*** Opening RECORD EXCERPTS ***

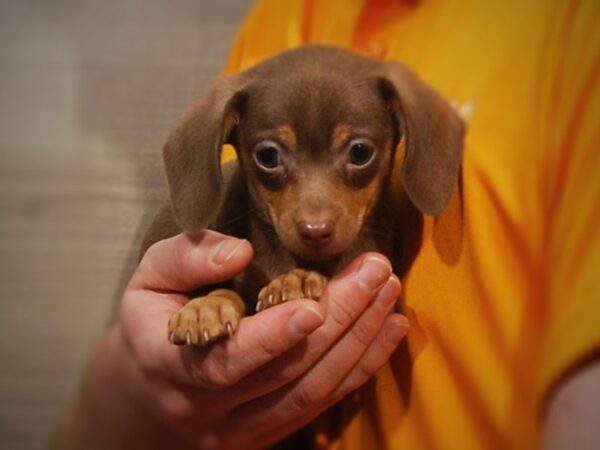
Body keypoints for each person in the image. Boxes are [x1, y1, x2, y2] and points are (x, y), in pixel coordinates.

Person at [52, 0, 600, 449]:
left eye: (358, 154)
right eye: (271, 158)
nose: (314, 218)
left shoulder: (570, 31)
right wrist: (133, 389)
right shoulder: (284, 19)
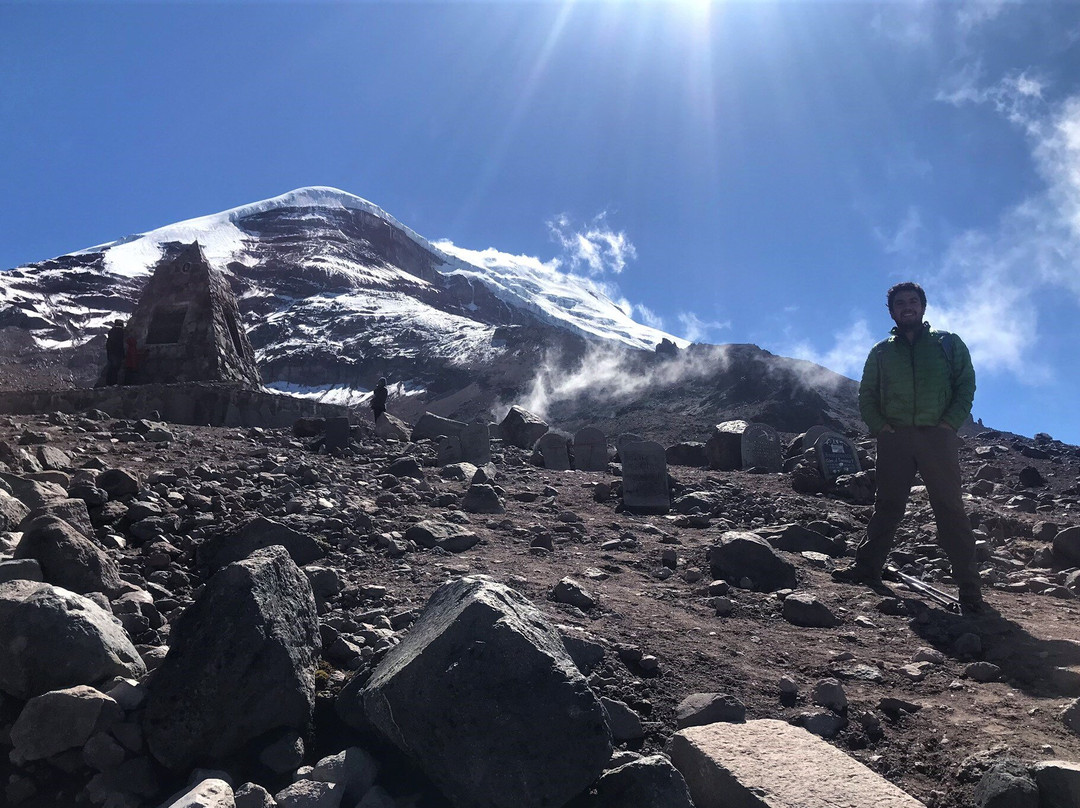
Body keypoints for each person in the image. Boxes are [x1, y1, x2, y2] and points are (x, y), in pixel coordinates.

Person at [833, 282, 984, 614]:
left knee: (950, 509)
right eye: (900, 303)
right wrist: (881, 428)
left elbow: (966, 383)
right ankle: (867, 569)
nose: (907, 307)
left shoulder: (948, 343)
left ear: (923, 307)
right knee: (887, 505)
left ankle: (970, 591)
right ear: (891, 311)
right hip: (895, 438)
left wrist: (950, 423)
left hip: (937, 437)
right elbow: (867, 394)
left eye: (913, 301)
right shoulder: (881, 351)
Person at [105, 320, 125, 386]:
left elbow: (108, 345)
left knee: (111, 368)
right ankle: (114, 382)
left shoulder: (111, 333)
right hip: (118, 353)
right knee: (116, 368)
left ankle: (109, 382)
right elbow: (121, 345)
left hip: (111, 353)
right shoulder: (121, 333)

*** Closing RECORD EXCERPTS ***

THE PROBLEM: Every line above goes into your copy exactly; no images go in.

EXPECTED ANSWER:
Body keypoints for each person in the image. Boxes are [x1, y1, x2, y2] and points are (x, y), in pixel coordinates.

Person at [52, 0, 600, 449]:
left eye: (358, 154)
right eye: (271, 158)
nose: (314, 218)
left shoulder: (570, 31)
right wrist: (133, 389)
right shoulder: (284, 19)
Body keypoints for each person in the image. Boxes are [x1, y1, x2, y2] and points are (x, y), in pixel coordinates.

Person at [833, 282, 984, 614]:
left knee: (950, 509)
right eye: (900, 303)
right wrist: (881, 428)
left elbow: (966, 383)
right ankle: (867, 569)
nose: (907, 307)
left shoulder: (948, 343)
left ear: (923, 307)
right knee: (887, 505)
left ankle: (970, 591)
right ear: (891, 311)
right hip: (895, 438)
left wrist: (950, 423)
left hip: (937, 437)
right elbow: (867, 394)
left eye: (913, 301)
right shoulder: (881, 351)
Person at [105, 320, 125, 386]:
left elbow: (108, 345)
left knee: (111, 368)
right ankle: (114, 382)
left shoulder: (111, 333)
right hip: (118, 353)
right knee: (116, 368)
left ankle: (109, 382)
right elbow: (121, 345)
left hip: (111, 353)
right shoulder: (121, 333)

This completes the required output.